Synthesis and biological evaluation of tetramisole analogs as inhibitors of alkaline phosphatase of the 6-thiopurine-resistant tumor sarcoma 180/TG

Abstract

Tetramisole and its analogs are potent inhibitors of alkaline phosphatase, including isoenzymes of mouse sarcoma 180/TG which appear to be involved in the mechanism of resistance of this neoplastic cell line to the 6-thiopurines.
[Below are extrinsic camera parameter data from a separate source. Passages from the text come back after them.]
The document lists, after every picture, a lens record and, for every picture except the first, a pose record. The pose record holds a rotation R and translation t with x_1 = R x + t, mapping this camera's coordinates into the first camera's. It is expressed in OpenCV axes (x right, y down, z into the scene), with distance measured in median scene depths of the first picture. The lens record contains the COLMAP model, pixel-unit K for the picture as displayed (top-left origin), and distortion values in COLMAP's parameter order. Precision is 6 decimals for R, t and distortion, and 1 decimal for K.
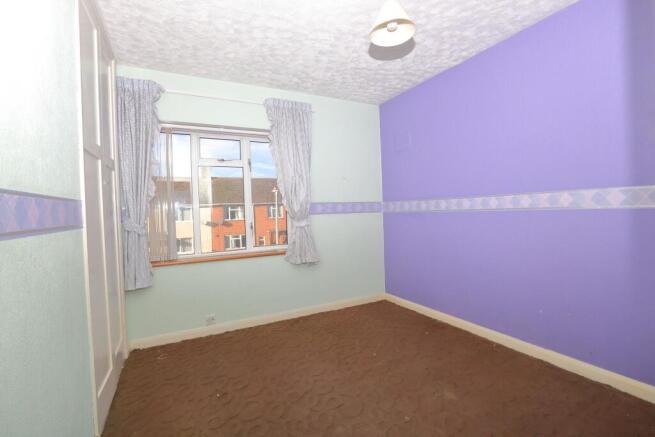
lens RADIAL K [[297.4, 0, 326.3], [0, 297.4, 212.7], [0, 0, 1]] dist [-0.050446, 0.014395]
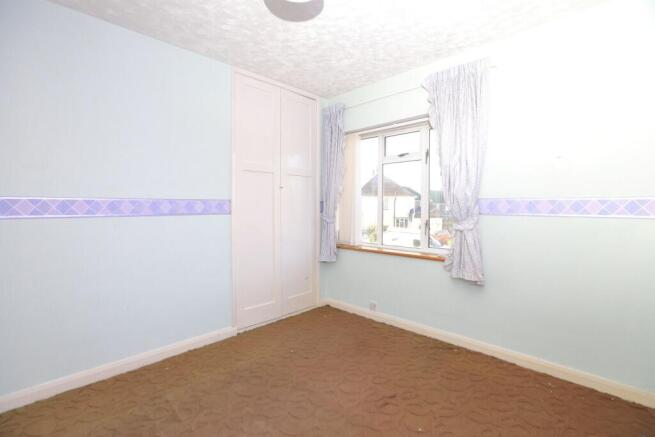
lens RADIAL K [[297.4, 0, 326.3], [0, 297.4, 212.7], [0, 0, 1]] dist [-0.050446, 0.014395]
pose [[0.317529, 0.054036, -0.946708, 0.569476], [-0.029114, 0.998460, 0.047225, -0.025860], [0.947801, 0.012567, 0.318614, 0.480910]]
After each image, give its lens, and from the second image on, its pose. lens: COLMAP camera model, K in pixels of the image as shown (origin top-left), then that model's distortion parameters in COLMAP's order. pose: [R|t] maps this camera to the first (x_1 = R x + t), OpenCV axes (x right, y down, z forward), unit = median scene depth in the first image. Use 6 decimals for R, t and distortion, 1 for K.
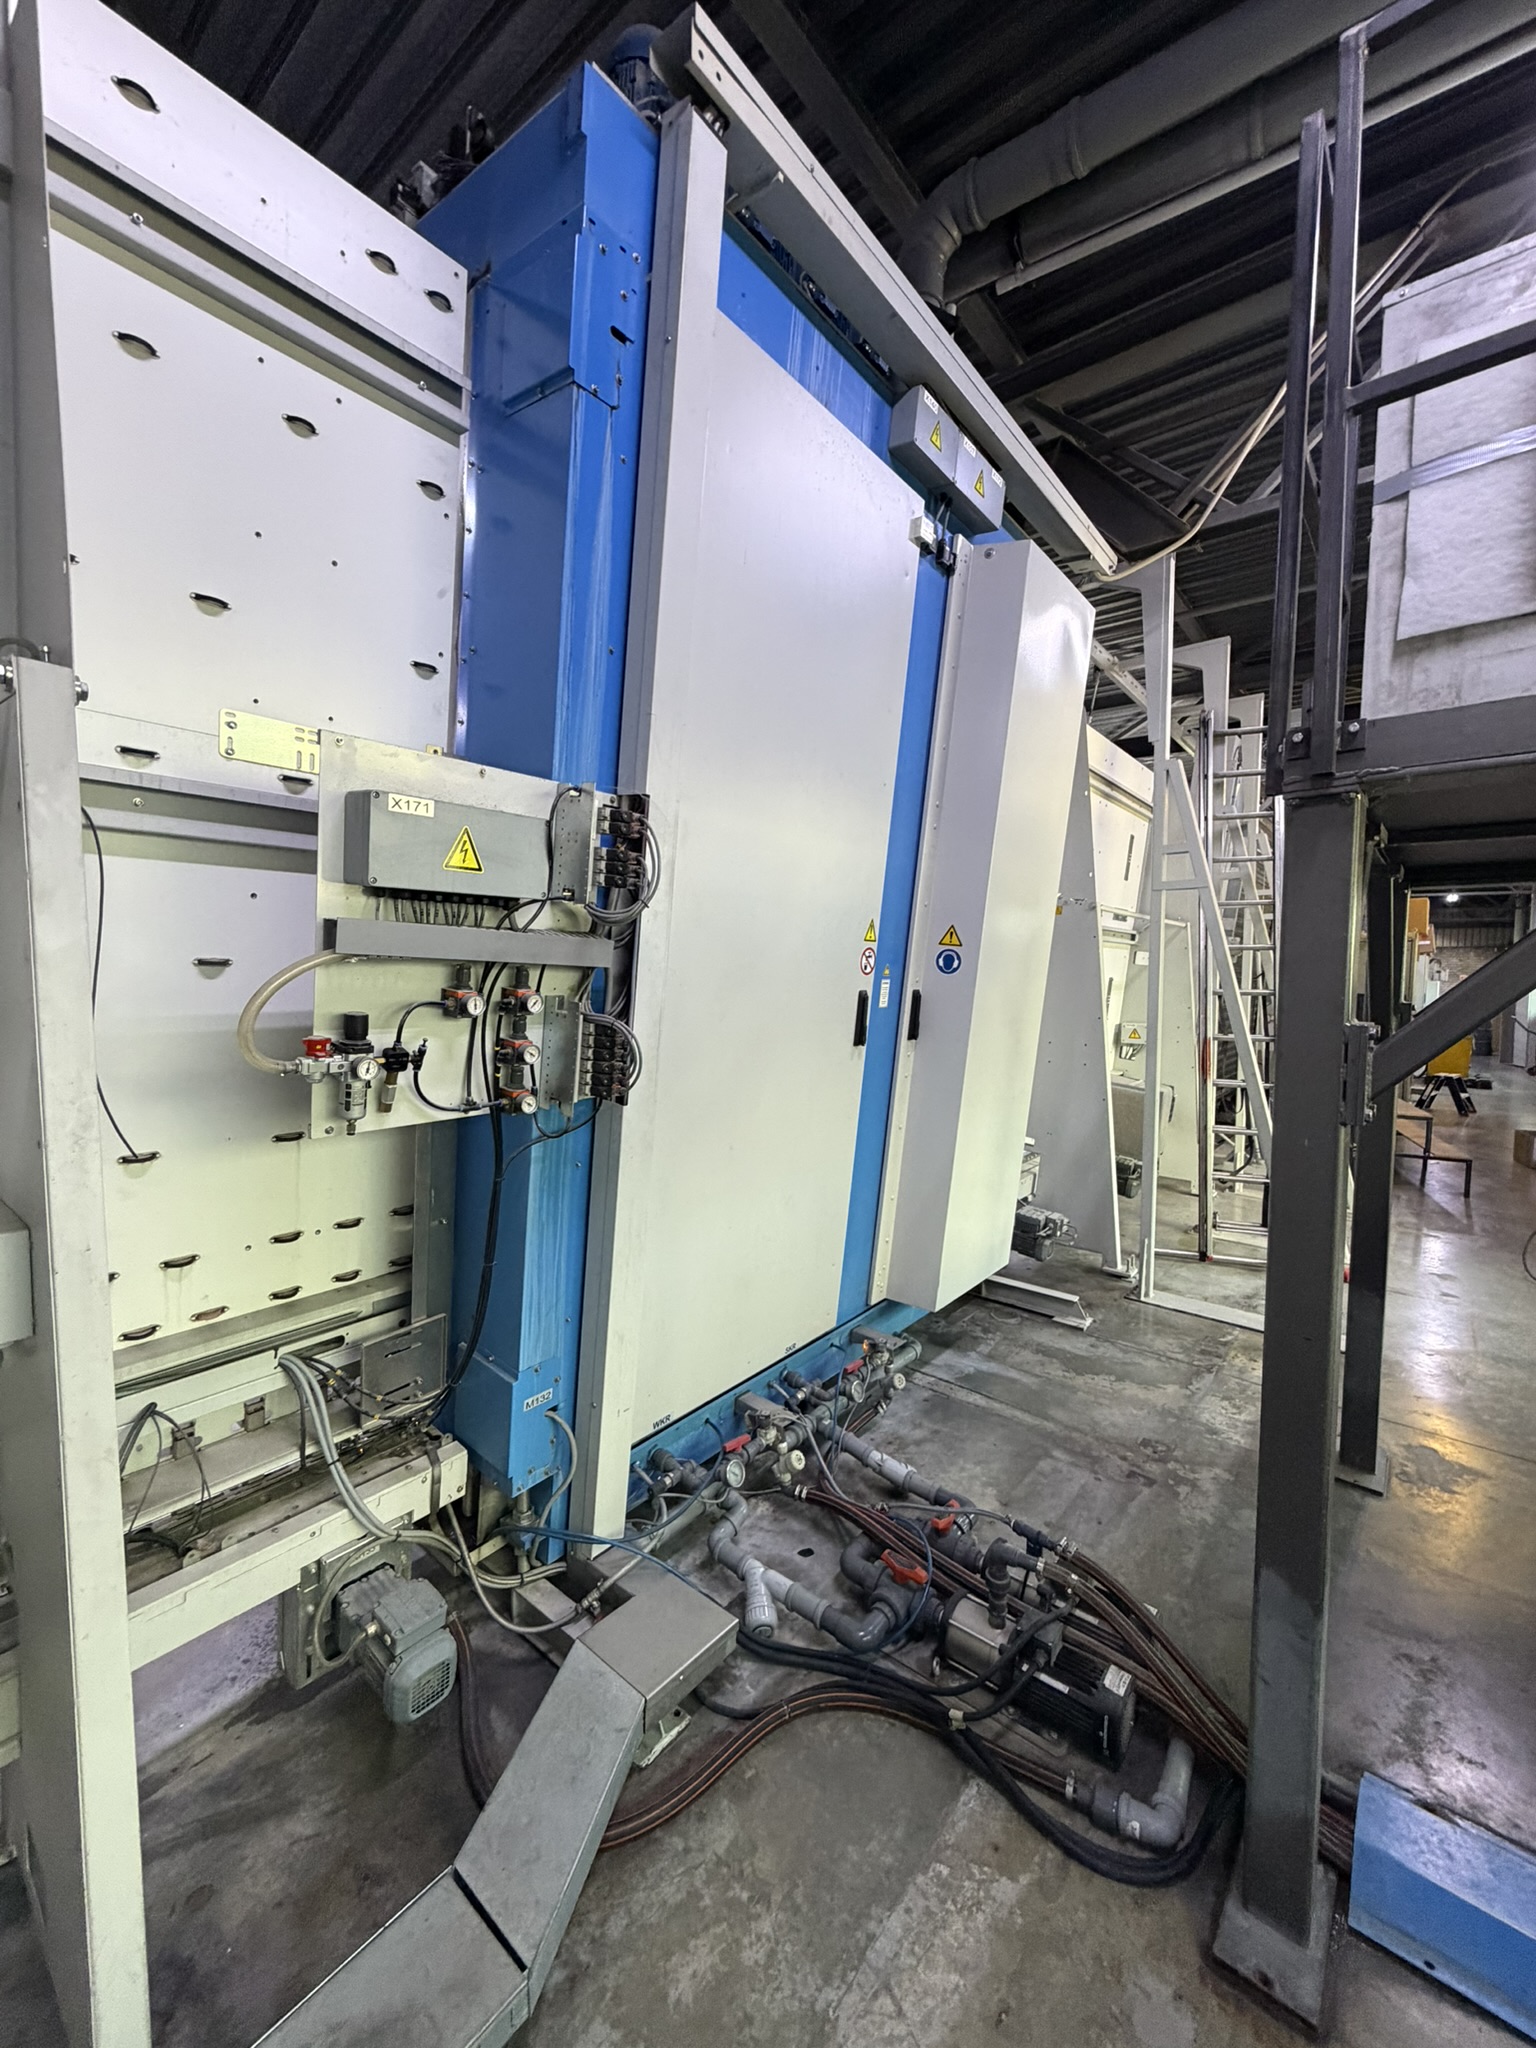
lens RADIAL K [[816.7, 0, 766.9], [0, 816.7, 1019.2], [0, 0, 1]] dist [0.000647, -0.000375]
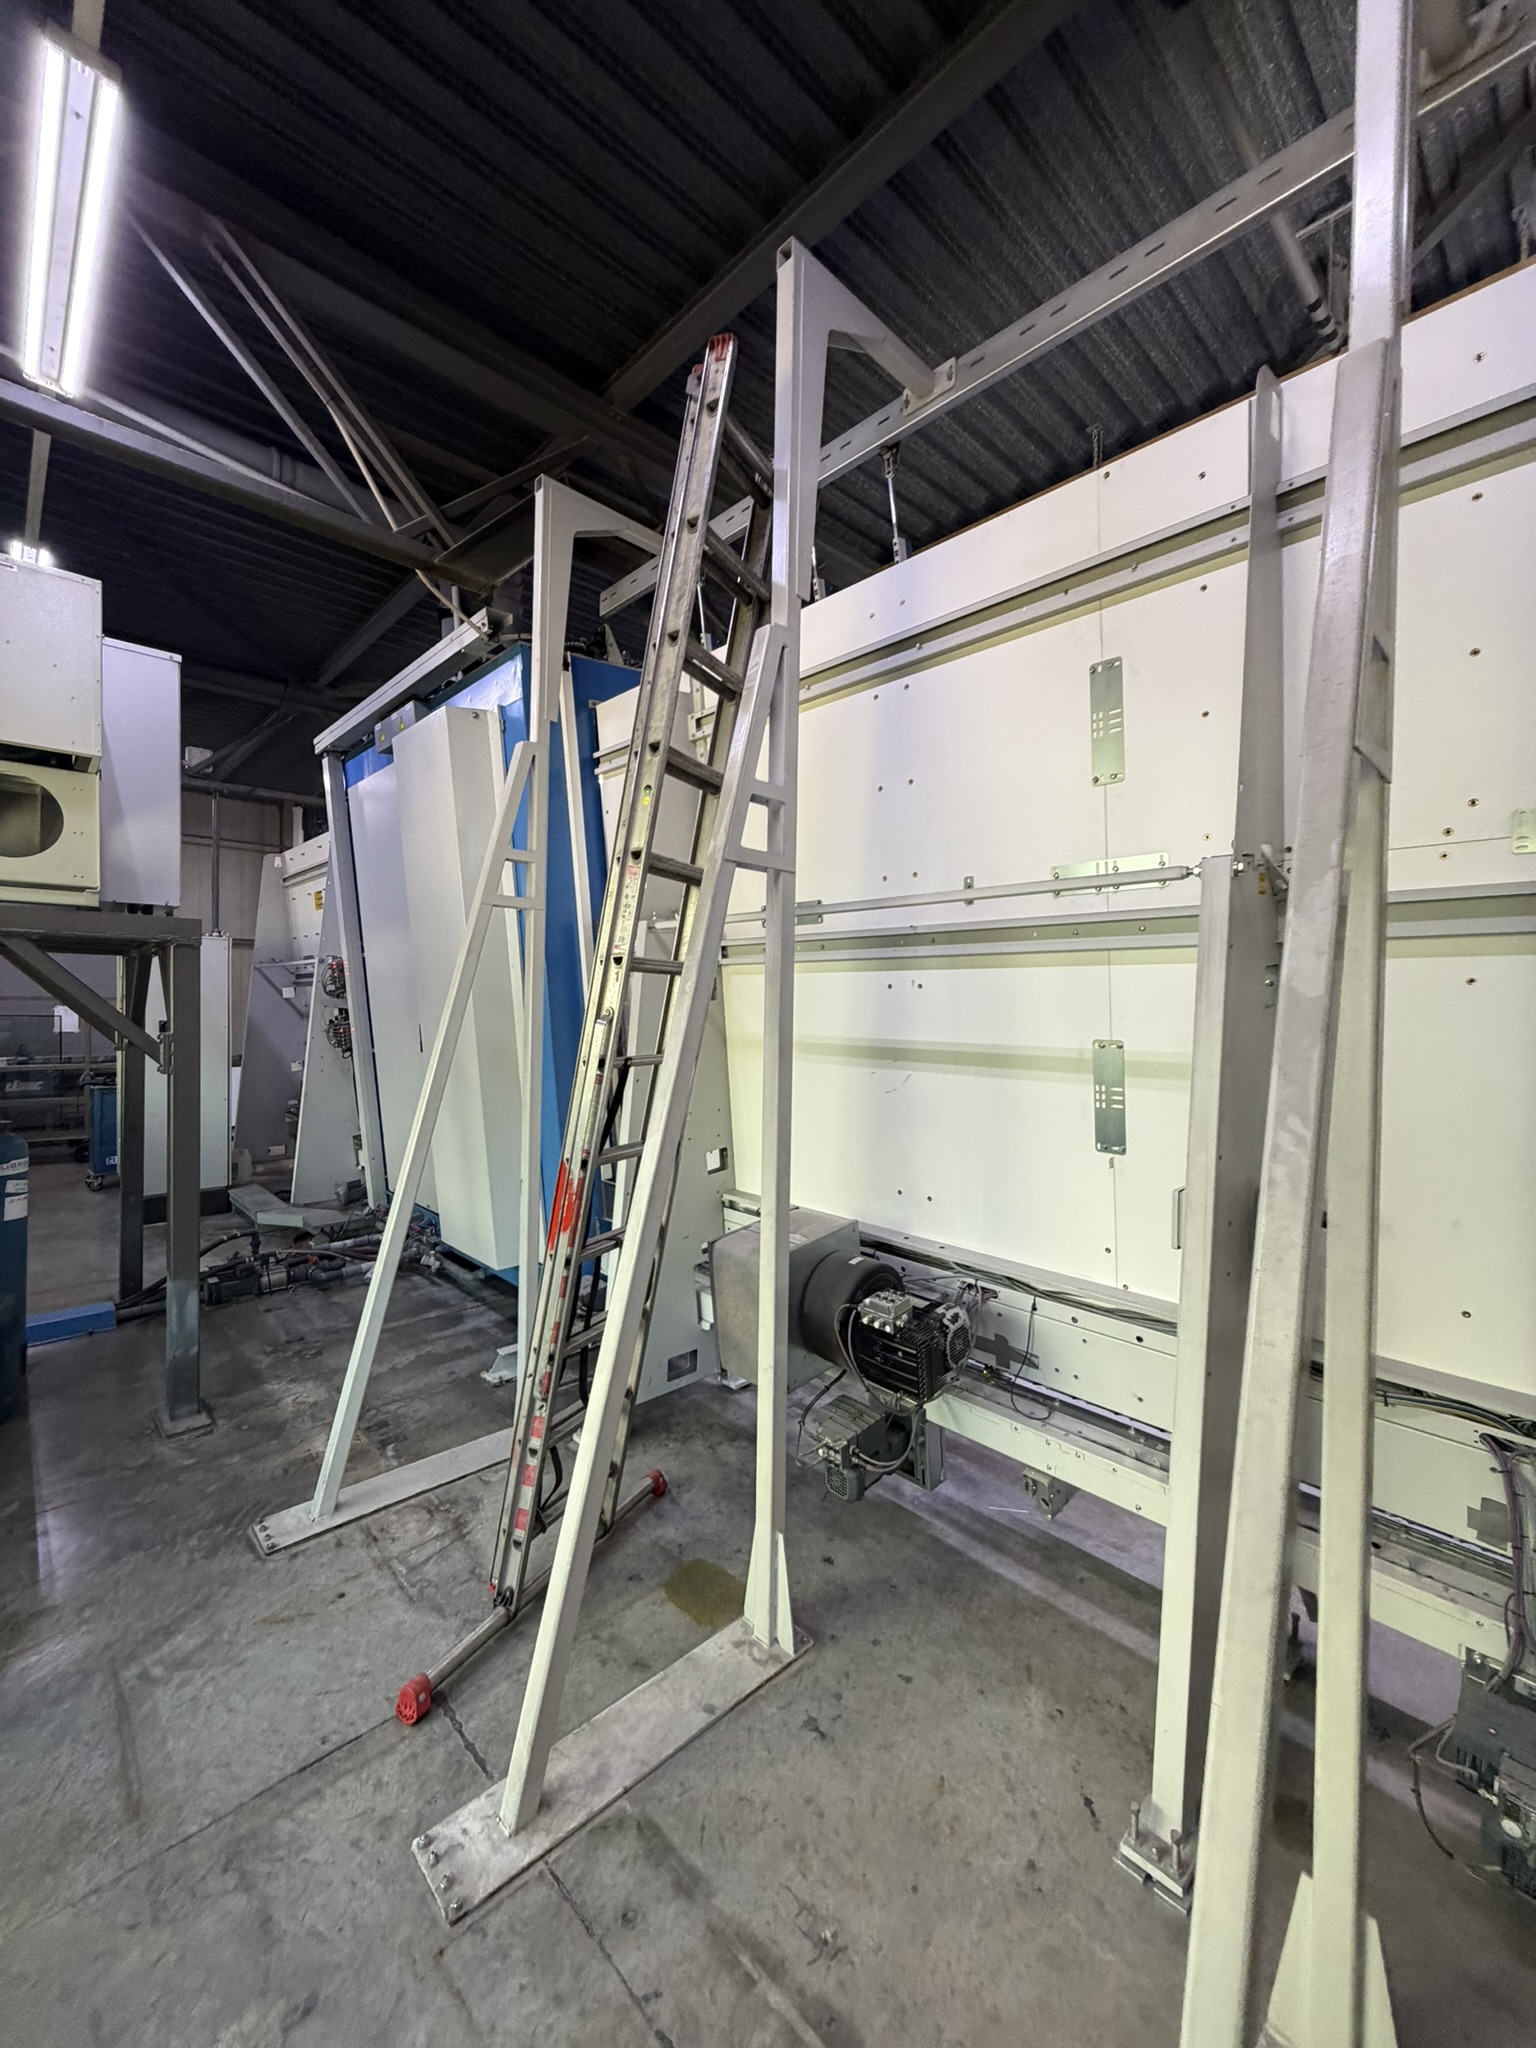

To determine the requirement for the thiazole ring system of tetramisole for inhibitory potency, 2,3,5,6-tetrahydro-6-phenylimidazo[2,1-b]oxazole, 2,3-dihydro-6-phenylimidazo[2,1-b]oxazole, and 2,3,5,6-tetrahydro-6-phenylimidazo[2,1-a]imidazole were synthesized and tested for inhibitory activity against alkaline phosphatase isolated from Sarcoma 180/TG. The results indicate that 2,3,5,6-tetrahydro-6-phenylimidazo[2,1-b]oxazole caused 50% inhibition at 0.21 mM, while the other synthesized compounds were inactive at a concentration of 1 mM; in contrast, tetramisole required only 0.045 mM for 50% inhibition of alkaline phosphatase activity. The thiazole ring system of the tetramisole structure is apparently required for maximum inhibitory potency of this series against alkaline phosphatase.